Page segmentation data
▬▬▬
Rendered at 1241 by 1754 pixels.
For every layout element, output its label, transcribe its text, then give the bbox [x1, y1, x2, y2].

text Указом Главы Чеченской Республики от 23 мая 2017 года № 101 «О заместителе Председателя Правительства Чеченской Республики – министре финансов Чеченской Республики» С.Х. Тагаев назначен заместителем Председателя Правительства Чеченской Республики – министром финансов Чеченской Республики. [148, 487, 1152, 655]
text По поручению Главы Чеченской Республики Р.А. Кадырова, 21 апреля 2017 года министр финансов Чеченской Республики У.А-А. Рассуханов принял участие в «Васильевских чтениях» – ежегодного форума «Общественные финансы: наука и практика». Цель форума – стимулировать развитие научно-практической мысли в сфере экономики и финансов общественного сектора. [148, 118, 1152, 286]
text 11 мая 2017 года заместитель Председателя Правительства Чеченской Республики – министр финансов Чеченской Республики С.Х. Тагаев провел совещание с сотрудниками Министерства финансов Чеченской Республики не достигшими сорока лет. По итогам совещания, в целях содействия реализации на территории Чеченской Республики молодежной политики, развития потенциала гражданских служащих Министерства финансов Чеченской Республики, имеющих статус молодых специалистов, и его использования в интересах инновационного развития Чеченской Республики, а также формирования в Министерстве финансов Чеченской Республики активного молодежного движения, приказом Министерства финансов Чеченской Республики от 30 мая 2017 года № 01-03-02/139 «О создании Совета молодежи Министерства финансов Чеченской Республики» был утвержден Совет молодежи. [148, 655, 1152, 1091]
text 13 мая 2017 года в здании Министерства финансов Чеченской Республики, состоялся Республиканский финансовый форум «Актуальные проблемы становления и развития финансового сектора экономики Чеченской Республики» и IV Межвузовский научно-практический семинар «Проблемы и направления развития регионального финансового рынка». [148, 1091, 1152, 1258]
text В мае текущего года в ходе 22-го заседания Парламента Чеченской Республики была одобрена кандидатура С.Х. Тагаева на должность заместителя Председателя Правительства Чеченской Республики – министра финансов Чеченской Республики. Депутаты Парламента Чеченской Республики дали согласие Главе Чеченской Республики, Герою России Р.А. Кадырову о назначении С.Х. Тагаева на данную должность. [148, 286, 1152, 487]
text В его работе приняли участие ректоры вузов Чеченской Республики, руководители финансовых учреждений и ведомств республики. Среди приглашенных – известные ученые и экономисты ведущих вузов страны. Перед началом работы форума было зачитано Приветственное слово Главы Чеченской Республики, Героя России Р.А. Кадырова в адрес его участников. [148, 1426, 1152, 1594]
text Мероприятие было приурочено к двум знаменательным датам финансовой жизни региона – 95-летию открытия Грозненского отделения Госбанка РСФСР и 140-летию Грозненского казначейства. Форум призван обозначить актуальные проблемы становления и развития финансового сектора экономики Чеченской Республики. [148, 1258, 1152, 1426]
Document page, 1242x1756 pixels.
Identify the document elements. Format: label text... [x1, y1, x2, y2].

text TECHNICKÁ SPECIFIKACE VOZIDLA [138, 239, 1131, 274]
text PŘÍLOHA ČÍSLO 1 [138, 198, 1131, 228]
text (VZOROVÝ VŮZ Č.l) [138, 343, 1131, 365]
▬▬▬
Description of the task: Each entry is to be retyped precisely as it stands.

Worked solution:
Rendered at 1241 by 1754 pixels.
For every layout element, output its label, transcribe its text, then give the bbox [x1, y1, x2, y2].

text Указом Главы Чеченской Республики от 23 мая 2017 года № 101 «О заместителе Председателя Правительства Чеченской Республики – министре финансов Чеченской Республики» С.Х. Тагаев назначен заместителем Председателя Правительства Чеченской Республики – министром финансов Чеченской Республики. [148, 487, 1152, 655]
text По поручению Главы Чеченской Республики Р.А. Кадырова, 21 апреля 2017 года министр финансов Чеченской Республики У.А-А. Рассуханов принял участие в «Васильевских чтениях» – ежегодного форума «Общественные финансы: наука и практика». Цель форума – стимулировать развитие научно-практической мысли в сфере экономики и финансов общественного сектора. [148, 118, 1152, 286]
text 11 мая 2017 года заместитель Председателя Правительства Чеченской Республики – министр финансов Чеченской Республики С.Х. Тагаев провел совещание с сотрудниками Министерства финансов Чеченской Республики не достигшими сорока лет. По итогам совещания, в целях содействия реализации на территории Чеченской Республики молодежной политики, развития потенциала гражданских служащих Министерства финансов Чеченской Республики, имеющих статус молодых специалистов, и его использования в интересах инновационного развития Чеченской Республики, а также формирования в Министерстве финансов Чеченской Республики активного молодежного движения, приказом Министерства финансов Чеченской Республики от 30 мая 2017 года № 01-03-02/139 «О создании Совета молодежи Министерства финансов Чеченской Республики» был утвержден Совет молодежи. [148, 655, 1152, 1091]
text 13 мая 2017 года в здании Министерства финансов Чеченской Республики, состоялся Республиканский финансовый форум «Актуальные проблемы становления и развития финансового сектора экономики Чеченской Республики» и IV Межвузовский научно-практический семинар «Проблемы и направления развития регионального финансового рынка». [148, 1091, 1152, 1258]
text В мае текущего года в ходе 22-го заседания Парламента Чеченской Республики была одобрена кандидатура С.Х. Тагаева на должность заместителя Председателя Правительства Чеченской Республики – министра финансов Чеченской Республики. Депутаты Парламента Чеченской Республики дали согласие Главе Чеченской Республики, Герою России Р.А. Кадырову о назначении С.Х. Тагаева на данную должность. [148, 286, 1152, 487]
text В его работе приняли участие ректоры вузов Чеченской Республики, руководители финансовых учреждений и ведомств республики. Среди приглашенных – известные ученые и экономисты ведущих вузов страны. Перед началом работы форума было зачитано Приветственное слово Главы Чеченской Республики, Героя России Р.А. Кадырова в адрес его участников. [148, 1426, 1152, 1594]
text Мероприятие было приурочено к двум знаменательным датам финансовой жизни региона – 95-летию открытия Грозненского отделения Госбанка РСФСР и 140-летию Грозненского казначейства. Форум призван обозначить актуальные проблемы становления и развития финансового сектора экономики Чеченской Республики. [148, 1258, 1152, 1426]
Document page, 1242x1756 pixels.
Identify the document elements. Format: label text... [x1, y1, x2, y2].

text TECHNICKÁ SPECIFIKACE VOZIDLA [138, 239, 1131, 274]
text PŘÍLOHA ČÍSLO 1 [138, 198, 1131, 228]
text (VZOROVÝ VŮZ Č.l) [138, 343, 1131, 365]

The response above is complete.